-- Job item --
Taking the line with "Rapçi Yüşa Keskin ve 3" as the first and the line with "Samsun son dakika" as the last, set down exactly every line in that range from the entries below, and no more.
-.-.-
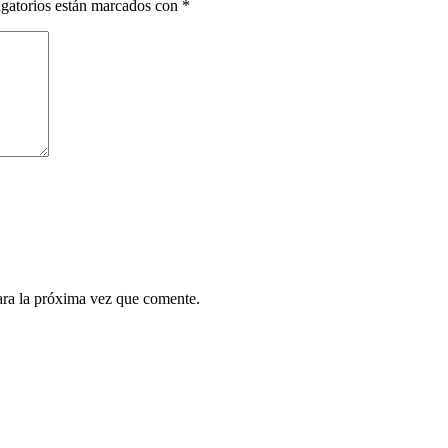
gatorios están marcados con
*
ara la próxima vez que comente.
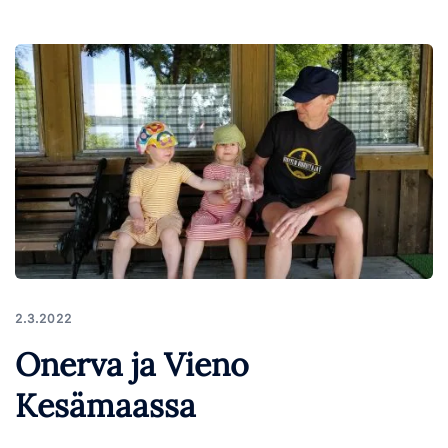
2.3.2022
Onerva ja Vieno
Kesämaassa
-.-.-
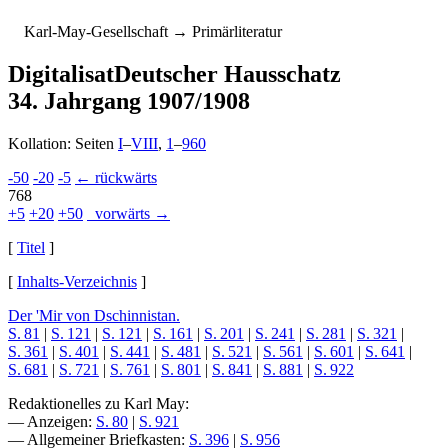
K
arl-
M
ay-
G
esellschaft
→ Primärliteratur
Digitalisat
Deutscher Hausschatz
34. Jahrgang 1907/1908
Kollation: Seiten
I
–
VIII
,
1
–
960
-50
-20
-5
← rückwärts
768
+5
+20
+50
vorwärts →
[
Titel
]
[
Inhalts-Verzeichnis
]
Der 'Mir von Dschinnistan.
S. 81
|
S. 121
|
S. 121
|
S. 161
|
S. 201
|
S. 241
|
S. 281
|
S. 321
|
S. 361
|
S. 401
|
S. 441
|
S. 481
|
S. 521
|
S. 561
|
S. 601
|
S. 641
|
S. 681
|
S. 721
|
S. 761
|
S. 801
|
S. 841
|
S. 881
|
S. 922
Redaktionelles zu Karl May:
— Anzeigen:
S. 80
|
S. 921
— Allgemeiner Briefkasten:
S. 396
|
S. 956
-.-.-
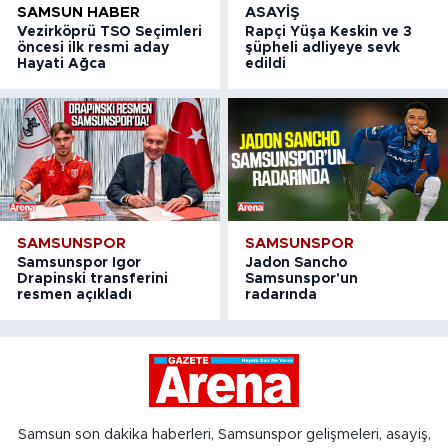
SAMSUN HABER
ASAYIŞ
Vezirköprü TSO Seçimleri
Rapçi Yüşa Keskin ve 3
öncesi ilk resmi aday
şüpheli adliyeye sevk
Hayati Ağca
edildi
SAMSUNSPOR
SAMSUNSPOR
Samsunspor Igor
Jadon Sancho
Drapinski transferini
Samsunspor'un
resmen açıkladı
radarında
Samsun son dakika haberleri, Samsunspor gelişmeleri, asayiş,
-.-.-
-- Response --
Rapçi Yüşa Keskin ve 3
öncesi ilk resmi aday
şüpheli adliyeye sevk
Hayati Ağca
edildi
SAMSUNSPOR
SAMSUNSPOR
Samsunspor Igor
Jadon Sancho
Drapinski transferini
Samsunspor'un
resmen açıkladı
radarında
Samsun son dakika haberleri, Samsunspor gelişmeleri, asayiş,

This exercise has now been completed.